I was playing around, definitely not harassing you.... love your collection and if the shipping wasn't $1500 I would probably make an offer.. so if I offered $4000 cash and picked them up would you entertain the offer? .... Keith ?


----------



## MCLSOUND (Oct 21, 2011)

make sure you get some good pics Kieth as they are not perfect


----------



## Doc ProMos (Jul 1, 2012)

At close to $500 each they would need to be in very good condition....I picked up 3 in the original boxes and in perfect condition for about $425 each with shipping....


----------



## OLDSCHOOLAUDIONUT (Jan 26, 2012)

Doc ProMos said:


> I was playing around, definitely not harassing you.... love your collection and if the shipping wasn't $1500 I would probably make an offer.. so if I offered $4000 cash and picked them up would you entertain the offer? .... Keith ?

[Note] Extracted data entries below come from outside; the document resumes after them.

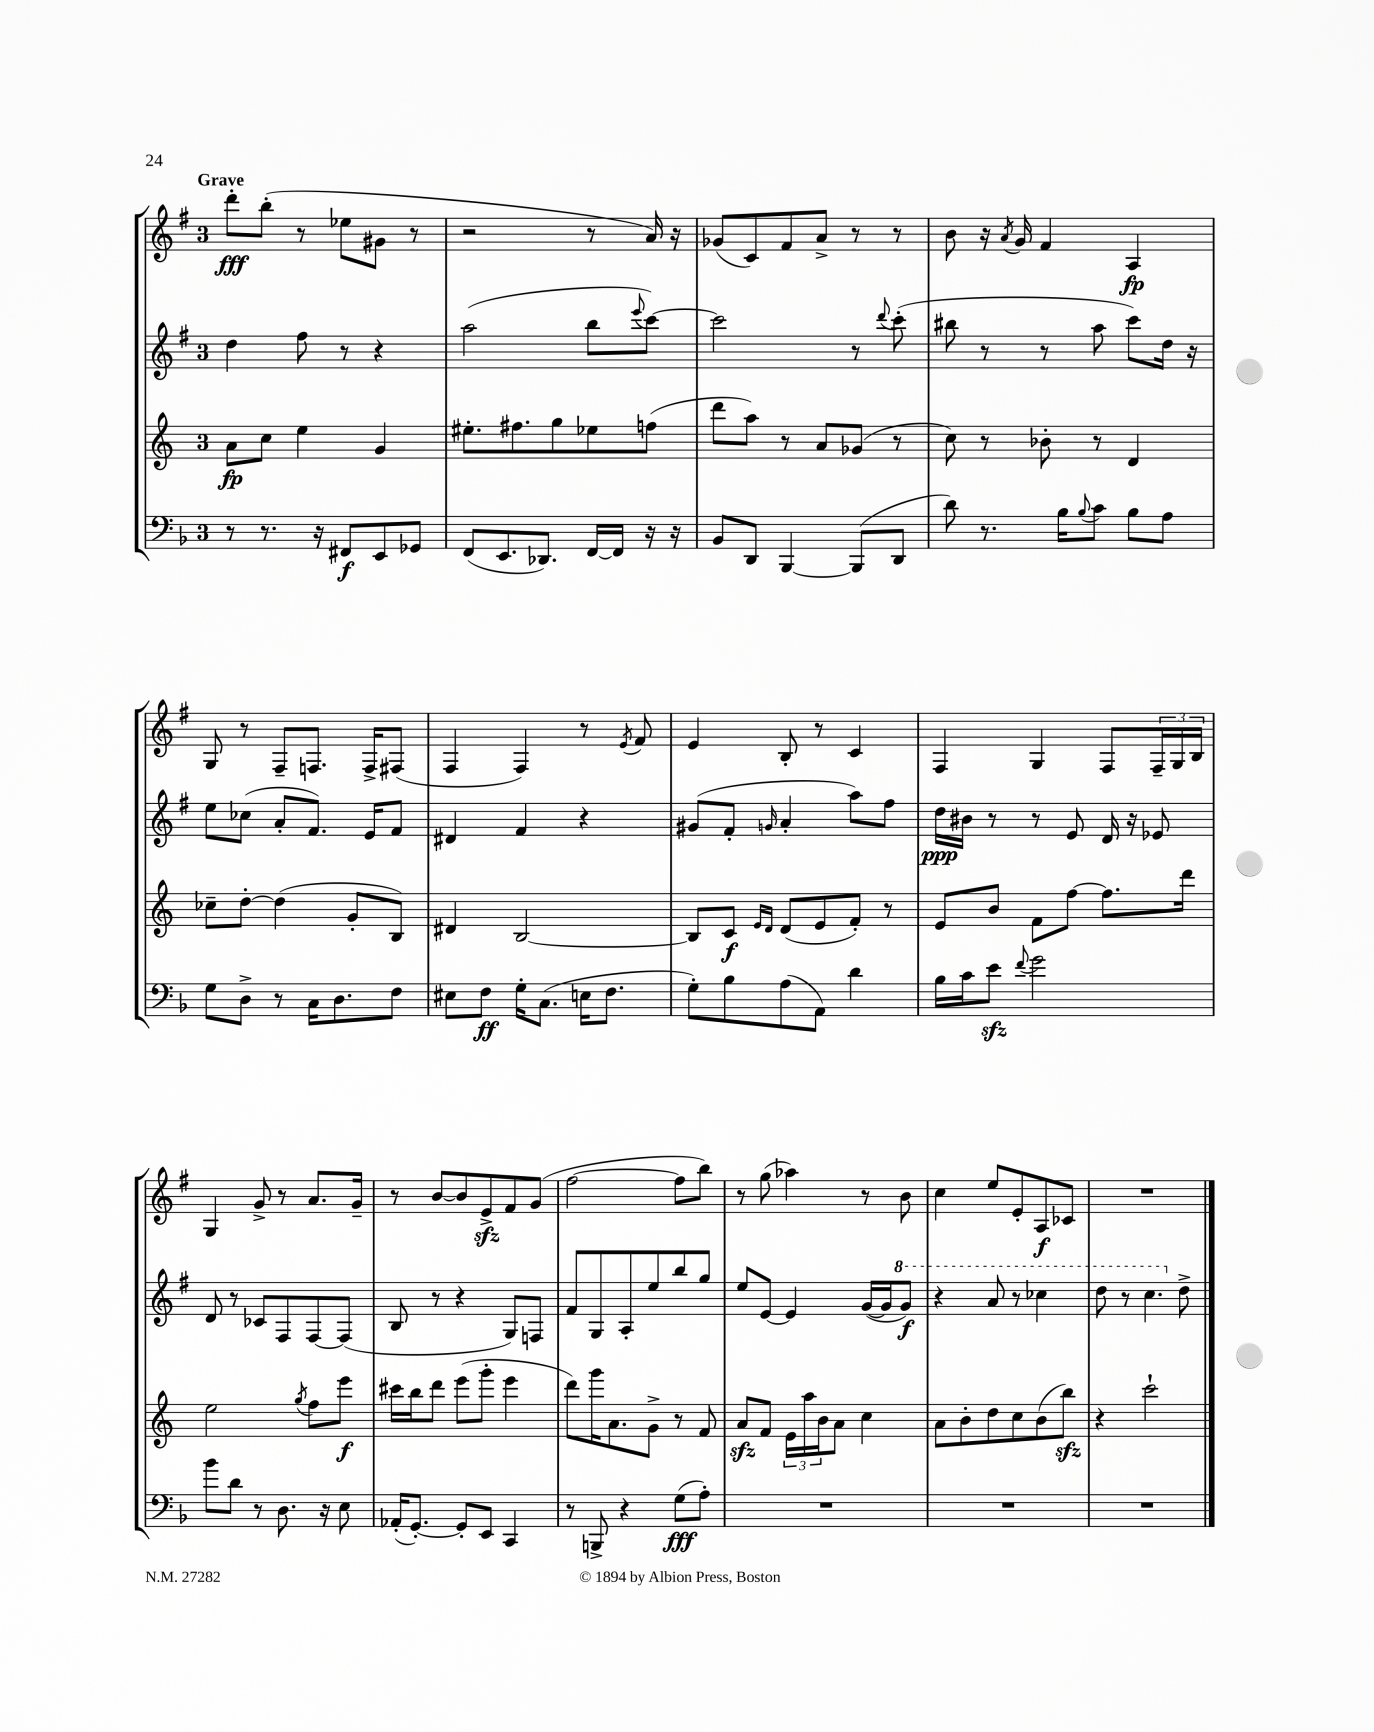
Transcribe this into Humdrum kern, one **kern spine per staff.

**kern	**dynam	**kern	**dynam	**kern	**dynam	**kern	**dynam
*part4	*part4	*part3	*part3	*part2	*part2	*part1	*part1
*staff4	*staff4	*staff3	*staff3	*staff2	*staff2	*staff1	*staff1
*clefF4	*	*clefG2	*	*clefG2	*	*clefG2	*
*k[b-]	*	*k[]	*	*k[f#]	*	*k[f#]	*
*M3/4	*	*M3/4	*	*M3/4	*	*M3/4	*
=1	=1	=1	=1	=1	=1	=1	=1
!	!	!	!	!	!	!LO:TX:a:B:t=Grave	!
8r	.	8a\L	fp	4dd\	.	8ddd'\L	fff
8.r	.	8cc\J	.	.	.	(8bb'\J	.
.	.	4ee\	.	8ff#\	.	8r	.
16r	.	.	.	.	.	.	.
8FF#X/L	f	.	.	8r	.	8ee-X\L	.
8EE/	.	4g/	.	4r	.	8g#X\J	.
8GG-X/J	.	.	.	.	.	8r	.
=2	=2	=2	=2	=2	=2	=2	=2
(8FF/L	.	8.ee#X'\L	.	(2aa\	.	2r	.
8.EE/	.	.	.	.	.	.	.
.	.	8.ff#X\	.	.	.	.	.
8.DD-X/J)	.	.	.	.	.	.	.
.	.	8gg\	.	.	.	.	.
[16FF/LL	.	8ee-X\	.	8bb\L	.	8r	.
16FF/JJ]	.	.	.	.	.	.	.
.	.	.	.	8qqeee/	.	.	.
16r	.	(8ffn\J	.	[8ccc\J)	.	16a/)	.
16r	.	.	.	.	.	16r	.
=3	=3	=3	=3	=3	=3	=3	=3
8BB-/L	.	8ddd\L	.	2ccc\]	.	(8g-X/L	.
8DD/J	.	8aa\J)	.	.	.	8c/)	.
[4BBB-/	.	8r	.	.	.	8f#/	.
.	.	8a/L	.	.	.	8a^/J	.
(8BBB-/L]	.	(8g-X/J	.	8r	.	8r	.
.	.	.	.	8qqddd/	.	.	.
8DD/J	.	8r	.	(8ccc'\	.	8r	.
=4	=4	=4	=4	=4	=4	=4	=4
8d\)	.	8cc\)	.	8bb#X\	.	8b\	.
8.r	.	8r	.	8r	.	16r	.
.	.	.	.	.	.	8qa/	.
.	.	.	.	.	.	16g/	.
.	.	8b-X'\	.	8r	.	4f#/	.
16B-\KL	.	.	.	.	.	.	.
8qqB-/	.	.	.	.	.	.	.
8c\J	.	8r	.	8aa\	.	.	.
8B-\L	.	4d/	.	8ccc\L)	.	4A/	fp
8A\J	.	.	.	16dd\Jk	.	.	.
.	.	.	.	16r	.	.	.
!!LO:LB:g=z
=5	=5	=5	=5	=5	=5	=5	=5
8G\L	.	8cc-X~\L	.	8ee\L	.	8G/	.
8D^\J	.	[8dd'\J	.	(8cc-X\J	.	8r	.
8r	.	(4dd\]	.	8a'/L	.	8F#~/L	.
16C\KL	.	.	.	8.f#/J)	.	8.Fn/J	.
8.D\	.	.	.	.	.	.	.
.	.	8g'/L	.	.	.	.	.
.	.	.	.	16e/KL	.	16F^/KL	.
8F\J	.	8B/J)	.	8f#/J	.	(8F#X/J	.
=6	=6	=6	=6	=6	=6	=6	=6
8E#X\L	.	4d#X/	.	4d#X/	.	4F#/	.
8F\J	ff	.	.	.	.	.	.
16G'\KL	.	[2B/	.	4f#/	.	4F#/)	.
(8.C\J	.	.	.	.	.	.	.
16En\KL	.	.	.	4r	.	8r	.
8.F\J	.	.	.	.	.	.	.
.	.	.	.	.	.	8qe/	.
.	.	.	.	.	.	8f#/	.
=7	=7	=7	=7	=7	=7	=7	=7
8G'\L)	.	8B/L]	.	(8g#X/L	.	4e/	.
8B-\	.	8c/J	f	8f#'/J	.	.	.
.	.	16qqe/LL	.	.	.	.	.
.	.	16qqd/JJ	.	16qqgn/	.	.	.
(8A\	.	(8d/L	.	4a'/	.	8B'/	.
8AA\J)	.	8e/	.	.	.	8r	.
4d\	.	8f'/J)	.	8aa\L)	.	4c/	.
.	.	8r	.	8ff#\J	.	.	.
=8	=8	=8	=8	=8	=8	=8	=8
16B-\LL	.	8e/L	.	16dd\LL	ppp	4F#/	.
16c\J	.	.	.	16b#X\JJ	.	.	.
8ezz\J	.	8b/J	.	8r	.	.	.
8qqf/	.	.	.	.	.	.	.
2g\	.	8f\L	.	8r	.	4G/	.
.	.	[8ff\J	.	8e/	.	.	.
.	.	8.ff\L]	.	16d/	.	8F#/L	.
.	.	.	.	16r	.	.	.
.	.	.	.	8e-X/	.	24F#~/L	.
.	.	.	.	.	.	24G/	.
.	.	16ddd\Jk	.	.	.	.	.
.	.	.	.	.	.	24B/JJ	.
!!LO:LB:g=z
=9	=9	=9	=9	=9	=9	=9	=9
8b-\L	.	2ee\	.	8d/	.	4G/	.
8d\J	.	.	.	8r	.	.	.
8r	.	.	.	8c-X/L	.	8g^/	.
8.D\	.	.	.	8F#/	.	8r	.
.	.	8qgg/	.	.	.	.	.
.	.	8ff\L	.	[8F#/	.	8.a/L	.
16r	.	.	.	.	.	.	.
8E\	.	8eee\J	f	(8F#/J]	.	.	.
.	.	.	.	.	.	16g~/Jk	.
=10	=10	=10	=10	=10	=10	=10	=10
(16AA-X'/KL	.	16ccc#X\LL	.	8B/	.	8r	.
[8.GG'/J)	.	16bb\J	.	.	.	.	.
.	.	8ddd\J	.	8r	.	[8b/L	.
8GG'/L]	.	(8eee\L	.	4r	.	8b/]	.
8EE/J	.	8ggg'\J	.	.	.	8ezz^/	.
4CC/	.	4eee\	.	8G/L)	.	8f#/	.
.	.	.	.	8Fn/J	.	(8g/J	.
=11	=11	=11	=11	=11	=11	=11	=11
8r	.	8ddd\L)	.	8f#/L	.	[2ff#\	.
8BBBn^/	.	16ggg\K	.	8G/	.	.	.
.	.	8.a\	.	.	.	.	.
4r	.	.	.	8A'/	.	.	.
.	.	8g^\J	.	8ee/	.	.	.
(8G\L	fff	8r	.	8bb/	.	8ff#\L]	.
8A'\J)	.	8f/	.	8gg/J	.	8bb\J)	.
=12	=12	=12	=12	=12	=12	=12	=12
2.r	.	8azz/L	.	8ee/L	.	8r	.
.	.	8f/J	.	[8e/J	.	(8gg\	.
.	.	24e\LL	.	4e/]	.	4aa-X\)	.
.	.	24aa\	.	.	.	.	.
.	.	24b\J	.	.	.	.	.
.	.	8a\J	.	.	.	.	.
.	.	4cc\	.	([16g/LL	.	8r	.
.	.	.	.	16g/J]	.	.	.
*	*	*	*	*8va	*	*	*
.	.	.	.	8gg/J)	f	8b\	.
=13	=13	=13	=13	=13	=13	=13	=13
2.r	.	8a\L	.	4r	.	4cc\	.
.	.	8b'\	.	.	.	.	.
.	.	8dd\	.	8aa/	.	8ee/L	.
.	.	8cc\	.	8r	.	8e'/	.
.	.	(8b\	.	4ccc-X\	.	8A/	f
.	.	8bbzz\J)	.	.	.	8c-X/J	.
=14	=14	=14	=14	=14	=14	=14	=14
2.r	.	4r	.	8ddd\	.	2.r	.
.	.	.	.	8r	.	.	.
.	.	2ccc`\	.	4.ccc\	.	.	.
*	*	*	*	*X8va	*	*	*
.	.	.	.	8dd^\	.	.	.
==	==	==	==	==	==	==	==
*-	*-	*-	*-	*-	*-	*-	*-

LOL The shipping is not 1500.00.I was asking 6500.00 O.B.O. for the whole set.
I know you guys think i'm nuts which is fine but by the time feebay,paypal,and fully insured shipping cuts that number down some...When I tried to list this package on here before it was removed due to no serial # photo's of each individual thing,and a few other problems I guess.Anyways FeeBay is easier to list,and advertise for someone who has big pockets or wants to buy a complete retro set up.Like the mini truck idea 

Glad you Found some great finds and steals!

Thank You Doc


----------



## OLDSCHOOLAUDIONUT (Jan 26, 2012)

MCLSOUND said:


> make sure you get some good pics Kieth as they are not perfect


Who said Perfect about any of my equipment MCLSOUND?The Pro Mos 450's are near mint and seals intact.All of the processors are Like new with seals intact and maybe a few in the box?I'm not sure how many seals are on the 2300's but the are not advertised as N.I.B. ....I'll send pics from all angles or whatever They want if someone is serious but my equipment is as advertised.

Thanks for the input


----------



## MCLSOUND (Oct 21, 2011)

I still have all the pics you sent me is all...I am sure Keith will appreciate it as he is a fair man...I am not trying to start anything,just that I remember our talks.


----------